==== Exercise passage
Textbook publishers understand students' concerns about the cost of education and are aggressively working to ensure they provide multiple options with a variety of prices.
Katie Test, Washington
The writer is assistant director for higher education for the Association of American Publishers.
It's time for a pardon for Israeli spy Pollard
Let me get this straight: A Maryland man pleads guilty to spying for the Iraqi government, including the Saddam Hussein regime, and now faces a "maximum of five years in prison, a $250,000 fine and deportation" ("Laurel man an Iraqi spy," Dec. 23).
Jonathan Pollard, who was caught spying for a friendly country, has been incarcerated for 23 years as part of a life sentence.
Am I missing something here?
Perhaps a presidential pardon for Mr. Pollard is in order.
Joe Bondar, Baltimore
Take a harder line on Iranian threat
It appears that President-elect Barack Obama will take a far softer position with Iran than the one called for in Jennifer Laszlo Mizrahi's column "Facing the Iranian threat" (Commentary, Dec. 9).
But if the new administration does not apply major economic pressure to Tehran, Iran will regard the administration as weak and take it no more seriously than it took the Clinton or Bush administrations.
========
- **Work instructions**
**1.** Name every person identified by full name in the readers' letters, in the order they first appear.
**2.** Carry on the readers' letters, picking up right after the final sentence about the new administration and Tehran.
==== Material shown
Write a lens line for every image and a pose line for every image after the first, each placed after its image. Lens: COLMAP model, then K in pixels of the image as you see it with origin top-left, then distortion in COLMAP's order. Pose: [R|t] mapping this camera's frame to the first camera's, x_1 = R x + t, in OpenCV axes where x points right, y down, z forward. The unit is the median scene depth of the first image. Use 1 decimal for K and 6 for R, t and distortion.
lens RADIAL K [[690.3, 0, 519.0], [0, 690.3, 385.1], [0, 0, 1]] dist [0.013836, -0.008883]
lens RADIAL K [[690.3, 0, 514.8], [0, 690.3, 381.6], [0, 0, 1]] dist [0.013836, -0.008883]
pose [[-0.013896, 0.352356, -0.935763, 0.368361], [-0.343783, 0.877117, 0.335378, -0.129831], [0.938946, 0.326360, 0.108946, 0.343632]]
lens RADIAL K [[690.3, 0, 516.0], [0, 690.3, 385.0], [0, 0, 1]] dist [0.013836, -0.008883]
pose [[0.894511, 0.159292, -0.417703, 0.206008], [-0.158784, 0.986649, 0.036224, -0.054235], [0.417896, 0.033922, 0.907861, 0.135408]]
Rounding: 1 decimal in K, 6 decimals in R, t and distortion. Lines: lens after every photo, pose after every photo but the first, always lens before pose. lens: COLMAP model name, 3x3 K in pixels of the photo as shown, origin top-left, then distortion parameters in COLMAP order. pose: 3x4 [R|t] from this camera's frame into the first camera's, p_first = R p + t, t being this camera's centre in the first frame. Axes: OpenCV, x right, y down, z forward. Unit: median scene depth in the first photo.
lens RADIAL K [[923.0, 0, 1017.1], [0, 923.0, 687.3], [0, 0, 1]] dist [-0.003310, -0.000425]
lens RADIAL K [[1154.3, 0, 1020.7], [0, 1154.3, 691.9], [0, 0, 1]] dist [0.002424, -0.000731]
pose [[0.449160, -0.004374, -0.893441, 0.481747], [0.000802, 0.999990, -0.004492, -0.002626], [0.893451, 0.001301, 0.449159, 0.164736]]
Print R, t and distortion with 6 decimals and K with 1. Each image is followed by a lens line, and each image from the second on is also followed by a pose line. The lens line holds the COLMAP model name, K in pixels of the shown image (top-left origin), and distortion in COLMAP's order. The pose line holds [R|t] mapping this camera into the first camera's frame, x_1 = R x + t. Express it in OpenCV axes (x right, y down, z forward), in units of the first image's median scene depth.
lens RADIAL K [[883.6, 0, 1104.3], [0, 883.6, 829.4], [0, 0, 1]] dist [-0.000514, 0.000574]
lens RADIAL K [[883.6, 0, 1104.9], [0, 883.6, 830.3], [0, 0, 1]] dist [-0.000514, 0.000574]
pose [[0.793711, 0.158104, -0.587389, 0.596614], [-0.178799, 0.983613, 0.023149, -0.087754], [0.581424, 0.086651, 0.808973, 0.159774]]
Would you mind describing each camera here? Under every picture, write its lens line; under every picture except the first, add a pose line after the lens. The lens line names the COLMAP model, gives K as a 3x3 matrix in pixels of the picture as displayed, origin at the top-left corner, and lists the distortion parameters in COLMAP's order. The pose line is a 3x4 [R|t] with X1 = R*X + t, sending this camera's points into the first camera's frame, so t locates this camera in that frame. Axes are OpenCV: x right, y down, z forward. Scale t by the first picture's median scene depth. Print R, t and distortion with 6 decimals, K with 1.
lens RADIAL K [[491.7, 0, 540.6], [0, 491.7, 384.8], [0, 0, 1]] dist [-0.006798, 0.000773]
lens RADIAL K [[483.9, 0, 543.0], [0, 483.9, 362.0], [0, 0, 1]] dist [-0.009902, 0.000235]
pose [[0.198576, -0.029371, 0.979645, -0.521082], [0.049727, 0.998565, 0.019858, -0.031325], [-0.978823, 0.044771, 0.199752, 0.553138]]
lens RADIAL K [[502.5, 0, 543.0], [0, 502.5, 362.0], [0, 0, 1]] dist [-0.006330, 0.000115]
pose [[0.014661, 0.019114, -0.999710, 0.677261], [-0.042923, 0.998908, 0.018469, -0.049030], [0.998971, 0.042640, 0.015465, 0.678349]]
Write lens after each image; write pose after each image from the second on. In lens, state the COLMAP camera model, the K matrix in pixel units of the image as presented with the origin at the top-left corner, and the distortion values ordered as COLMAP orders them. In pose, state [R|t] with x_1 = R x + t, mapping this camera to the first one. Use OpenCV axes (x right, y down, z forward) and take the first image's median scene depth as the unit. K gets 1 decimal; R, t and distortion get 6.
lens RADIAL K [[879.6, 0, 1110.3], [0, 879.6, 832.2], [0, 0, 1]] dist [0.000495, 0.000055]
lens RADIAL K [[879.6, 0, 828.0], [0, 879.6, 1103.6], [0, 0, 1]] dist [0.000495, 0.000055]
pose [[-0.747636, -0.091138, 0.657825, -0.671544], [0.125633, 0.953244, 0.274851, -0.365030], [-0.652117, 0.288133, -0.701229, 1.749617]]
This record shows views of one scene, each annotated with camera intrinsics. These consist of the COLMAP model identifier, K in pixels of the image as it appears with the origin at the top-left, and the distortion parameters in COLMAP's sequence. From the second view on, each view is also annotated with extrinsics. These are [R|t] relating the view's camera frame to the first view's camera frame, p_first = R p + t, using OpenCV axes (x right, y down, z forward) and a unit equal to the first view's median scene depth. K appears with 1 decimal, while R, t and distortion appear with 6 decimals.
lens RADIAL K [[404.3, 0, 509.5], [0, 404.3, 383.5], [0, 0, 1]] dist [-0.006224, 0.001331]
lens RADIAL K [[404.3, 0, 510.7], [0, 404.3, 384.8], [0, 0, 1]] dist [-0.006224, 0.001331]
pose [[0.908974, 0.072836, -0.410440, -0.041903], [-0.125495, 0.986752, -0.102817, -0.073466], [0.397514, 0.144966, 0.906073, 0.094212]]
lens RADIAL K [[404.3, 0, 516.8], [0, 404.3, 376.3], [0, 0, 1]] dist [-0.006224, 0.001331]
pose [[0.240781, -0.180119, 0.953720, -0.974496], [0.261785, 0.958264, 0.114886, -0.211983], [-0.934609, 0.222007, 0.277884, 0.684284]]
========
- **Responses to the tasks**
**1.** Katie Test, Saddam Hussein, Jonathan Pollard, Joe Bondar, Barack Obama, Jennifer Laszlo Mizrahi

**2.**
An even more dire scenario is the suggestion by Israeli journalist Aluf Benn in Haaretz that the United States is prepared to accept a nuclear Iran even as it offers guarantees to protect Israel under its nuclear-safety umbrella, an umbrella everyone in Israel correctly believes would be full of holes.
My own hope has been that Mr. Obama will take a far stronger line against Iran's possible acquisition of nuclear weapons.
Such a step would greatly facilitate the peace process by validating Israel's trust in America, something that will be mightily important if Israel is to give up territory for peace.
However, it looks quite possible that the U.S. instead will put pressure on Israel to make peace on terms that will only mollify everyone but the Israelis.
The way things appear to be moving in Washington and Jerusalem, I foresee a major battle looming between an overly moderate new American government that has its head in the sand and a possible future rightist Israeli government led by Benjamin Netanyahu.